Sam Cavalieri is a junior majoring in marketing and a Collegian women's soccer writer. His email address is sac241@psu.edu.
  The Digital Collegian - Published independently by students at Penn State
SPORTS
[ Thursday, Nov. 14, 2002 ]

My Opinion
Soccer tournament ranks are nonsensical, moronic

The BCS is moronic and the seeding for the men's basketball tournament is often flawed.

But when I saw the NCAA Div. I women's soccer tournament brackets come out, I was dumbfounded.

The difference between the men's basketball tournament and women's soccer is that there are host sites in the first round where four teams, including the host, play.

But still, see if anomalies like these would float in the heavily scrutinized men's basketball tournament. Pepperdine, a No. 3 seed, is not hosting and instead must travel to Marquette in Wisconsin. No. 18 Nebraska must travel to Villanova for its first-round game. Last but not least, No. 12 Penn State will travel to No. 17 Maryland for a first-round match against Princeton.

How this is possible?

Penn State women's soccer coach Paula Wilkins said that the seeding committee for the tournament does not look at the rankings at all and instead looks at win-loss record, strength of schedule, record on road, record at home, head-to-head, and record against opponents that are in the tournament.

Okay, fine, I'll buy that, go ahead and throw out the national rankings, but please stay consistent. Of course, entirely different reasoning is used in the case of determining who gets home games. Things like convenience, making less teams travel, and probably something like team GPA come into the equation. They might as well look at GPA, since there is no guarantee that good teams will be rewarded with home games. They penalize them for not having enough teams close to them to come and play.

Imagine you are Pepperdine's coach and you get this phone call: "Hey Pepperdine, this is the NCAA. You are 16-1-2 and we would like to congratulate you on your No. 3 seed and by the way, here are the directions to Wisconsin."

No big deal, right? At least every team in your bracket is from Wisconsin and they will get to be all cozy at home.

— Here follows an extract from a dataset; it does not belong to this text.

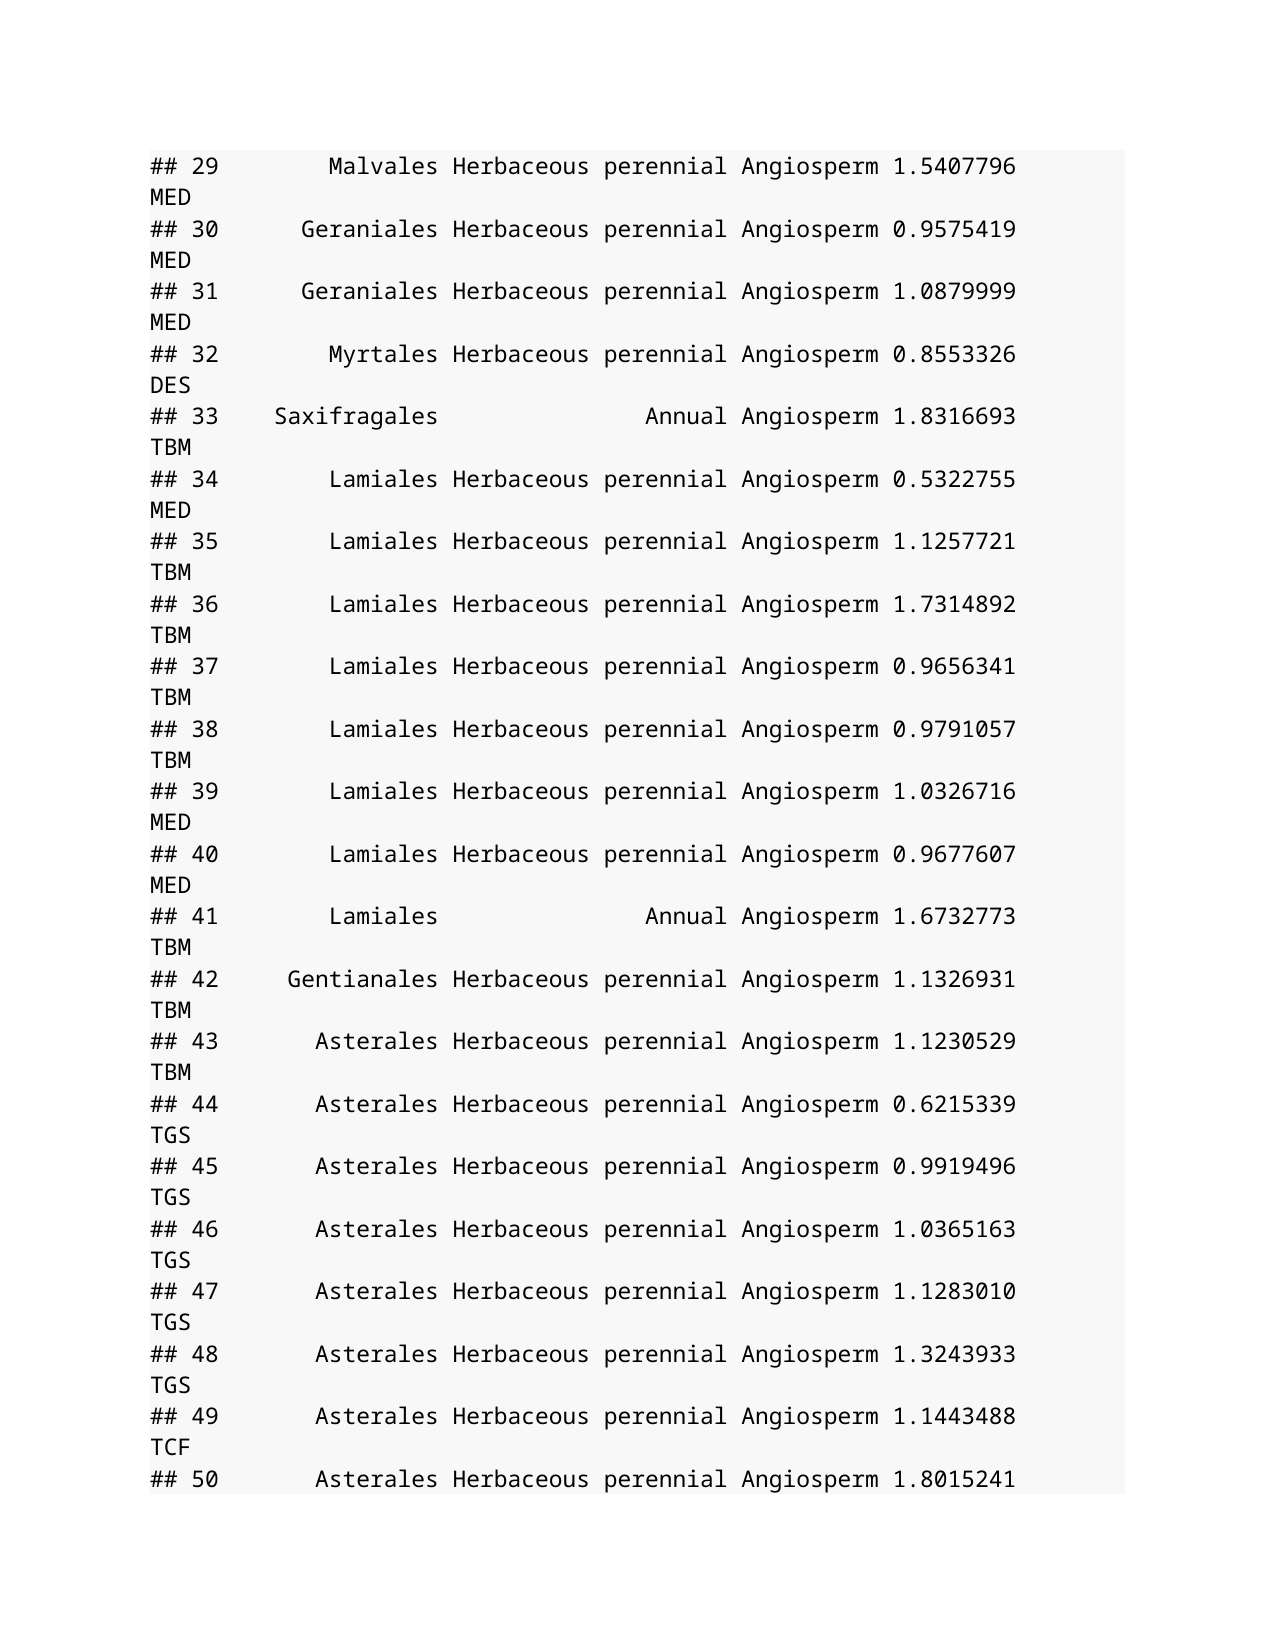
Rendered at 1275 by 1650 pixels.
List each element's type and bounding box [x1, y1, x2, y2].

text [150, 150, 1125, 1494]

I find Penn State's situation even funnier because the Lions will be traveling to Maryland. Now I know most of you will say, "Hey, they blew a three-goal lead in a first-round Big Ten tournament game against a team not even in the NCAA tournament. They deserve whatever happens to them."

It most likely has nothing to do with their loss in the Big Ten women's soccer tournament, but men's soccer. (You are reading that correctly, I haven't started to tip back a glass of beverage yet.) Penn State men's soccer is hosting the Big Ten tournament and that means that to have Penn State host the women's, it would have had to play on the off day of the Big Ten tournament, Saturday, and Monday. The committee made only one exception for a different opening-round date: the Brigham Young site plays games today and Saturday instead of Friday and Sunday. So even if Penn State ran the Big Ten tournament table, who is to say that it would have gotten to host anyway?

I mean, that is all that could possibly be stopping Happy Valley from hosting because Penn State has already beaten Maryland this year, has a much better win-loss record, a higher national ranking and a higher regional ranking. The Lions currently have an 18-game winning streak at Jeffrey Field. The only thing Maryland has going for them is 0-1-1 record against North Carolina.

The last thing that baffles my mind is that only the top eight teams are seeded and protected from having tough first-round matchups, which means the Lions could have conceivably played the Terrapins in the first round.

My proposal is simple -- seed the top 16 teams, having four seeded teams in each region. Each of those four teams are the host sites in the region and from there, fill those sites with teams closest to the host. If there are not enough, then a lesser team from across the United States should be the one to travel. If they cannot afford it or do not want to travel, then they forfeit their spot. The higher seeds then continue to hold home field in the region as long as they advance. You then can keep the normal neutral site for the College Cup.

This way teams like Portland and Brigham Young, and Maryland and Penn State don't butt heads until the Sweet 16, as opposed to the second round.

Penn State's journey begins tomorrow in College Park, Md.; the Lions don't have an 18-game winning streak there.